# Delta 8



## Richard Labuschagne (26/7/22)

Hello All 
Has anybody tried tried Delta 8 and what are your thoughts around Delta 8 
1. Legalities
2. Taste 
3. Delivery device either vape/ disposable or edibles
4. Knowledge on Delta 8 
5. Availability
6.,cost maybe 
7, Dangers what have your herd?
Thank you all for your input 
Regards
Richard

Reactions: Like 1


----------



## DarthBranMuffin (26/7/22)

@JurgensSt 
@LeislB 
@Hydraujac_Vaper 

(https://inkdvapor.co.za/product-category/delta-8/)

Reactions: Like 1 | Winner 1


----------



## vicTor (27/7/22)

@Mauritz55

Reactions: Winner 1


----------



## Munro31 (27/7/22)

I'm not sure about legalities, but after 3 pulls you also don't care! They definitely work

Reactions: Like 1 | Funny 5


----------



## LeislB (30/7/22)

Richard Labuschagne said:


> Hello All
> Has anybody tried tried Delta 8 and what are your thoughts around Delta 8
> 1. Legalities
> 2. Taste
> ...


Hi there.
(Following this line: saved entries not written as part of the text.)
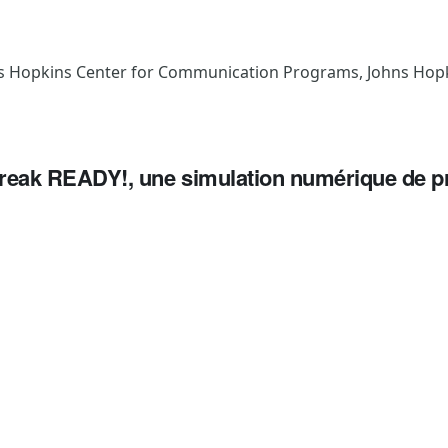
s Hopkins Center for Communication Programs, Johns Hopk
eak READY!, une simulation numérique de pr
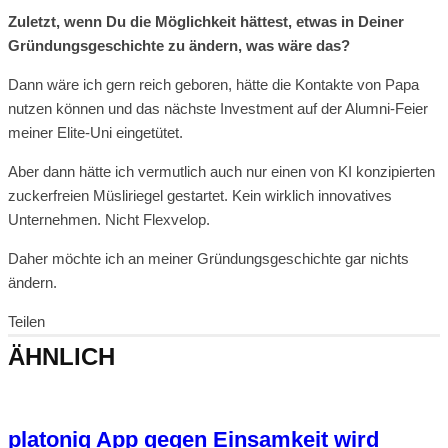
Zuletzt, wenn Du die Möglichkeit hättest, etwas in Deiner
Gründungsgeschichte zu ändern, was wäre das?
Dann wäre ich gern reich geboren, hätte die Kontakte von Papa
nutzen können und das nächste Investment auf der Alumni-Feier
meiner Elite-Uni eingetütet.
Aber dann hätte ich vermutlich auch nur einen von KI konzipierten
zuckerfreien Müsliriegel gestartet. Kein wirklich innovatives
Unternehmen. Nicht Flexvelop.
Daher möchte ich an meiner Gründungsgeschichte gar nichts
ändern.
Teilen
ÄHNLICH
platoniq App gegen Einsamkeit wird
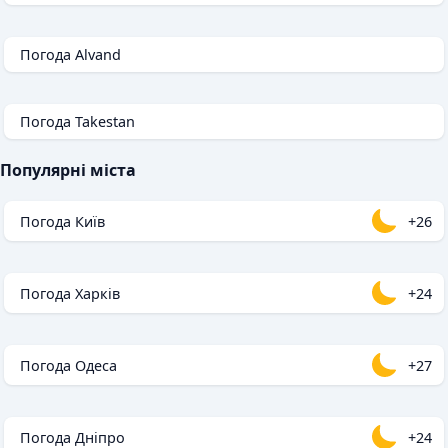
Погода Alvand
Погода Takestan
Популярні міста
Погода Київ
+26
Погода Харків
+24
Погода Одеса
+27
Погода Дніпро
+24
My tolerance is too high so I unfortunately don't feel anything but they definitely work. I think the juice is made from only PG as the delta 8 concentrate is so viscous. The high PG makes me cough, I'm not sure about your sensitivity to it. 

A great and convenient product if you can use it.

Reactions: Like 1


----------



## Richard Labuschagne (30/7/22)

Hi 
Thank you for your feedback much appriciated.


----------